Processing before clinical use is an important step for toxic traditional Chinese medicines. In the present study, a strategy comprising UPLC-MS and chemometric methods was developed for the comprehensive analysis and comparison among raw and two processed Aconiti Lateralis Radix. UPLC-MS was used to identify the chemical composition of Aconiti Lateralis Radix samples, including raw samples, and two kinds of processed samples (Heishunpian and Baifupian). HCA and PCA described the relationships among raw and processed samples, and were used to develop the appropriate classification methodology. According to the results from the HCA and PCA, the samples were classified into three groups (the raw samples, Heishunpian and Baifupian).
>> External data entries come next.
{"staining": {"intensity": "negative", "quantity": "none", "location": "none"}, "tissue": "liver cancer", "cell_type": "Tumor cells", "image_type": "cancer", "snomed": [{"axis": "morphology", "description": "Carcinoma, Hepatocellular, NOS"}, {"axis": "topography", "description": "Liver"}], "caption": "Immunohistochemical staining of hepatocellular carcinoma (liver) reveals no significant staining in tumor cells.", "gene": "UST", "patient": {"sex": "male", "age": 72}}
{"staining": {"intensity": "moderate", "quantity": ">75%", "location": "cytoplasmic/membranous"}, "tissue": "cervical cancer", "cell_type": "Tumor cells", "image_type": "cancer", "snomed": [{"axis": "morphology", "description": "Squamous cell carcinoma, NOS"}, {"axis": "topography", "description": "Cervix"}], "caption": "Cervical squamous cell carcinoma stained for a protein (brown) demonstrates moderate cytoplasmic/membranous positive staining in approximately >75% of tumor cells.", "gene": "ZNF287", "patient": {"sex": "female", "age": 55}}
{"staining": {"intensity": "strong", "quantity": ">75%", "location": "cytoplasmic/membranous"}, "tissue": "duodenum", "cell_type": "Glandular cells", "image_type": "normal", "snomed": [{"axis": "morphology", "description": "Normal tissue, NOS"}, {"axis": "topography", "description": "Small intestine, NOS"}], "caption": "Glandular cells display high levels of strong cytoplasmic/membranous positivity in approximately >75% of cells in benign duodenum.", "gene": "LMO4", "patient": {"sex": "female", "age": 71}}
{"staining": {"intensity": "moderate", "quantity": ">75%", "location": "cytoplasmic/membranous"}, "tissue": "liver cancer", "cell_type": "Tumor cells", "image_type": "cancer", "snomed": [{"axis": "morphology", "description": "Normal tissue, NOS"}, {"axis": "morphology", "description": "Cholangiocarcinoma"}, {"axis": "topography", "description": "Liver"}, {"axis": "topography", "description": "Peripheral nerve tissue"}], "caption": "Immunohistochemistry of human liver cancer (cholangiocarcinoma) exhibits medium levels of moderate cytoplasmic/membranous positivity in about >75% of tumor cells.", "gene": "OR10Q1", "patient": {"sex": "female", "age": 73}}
The CP-ANN model was developed to facilitate a supervised recognition pattern and for investigation the effect of compounds in the differentiation of raw and two processed products of Aconiti Lateralis Radix before and after processing. Together, the proposed strategy discriminated compounds between the raw and processed Aconiti Lateralis Radix samples, and provided a generalizable approach for comprehensive comparison of chemical composition for Chinese herbal medicines before and after processing.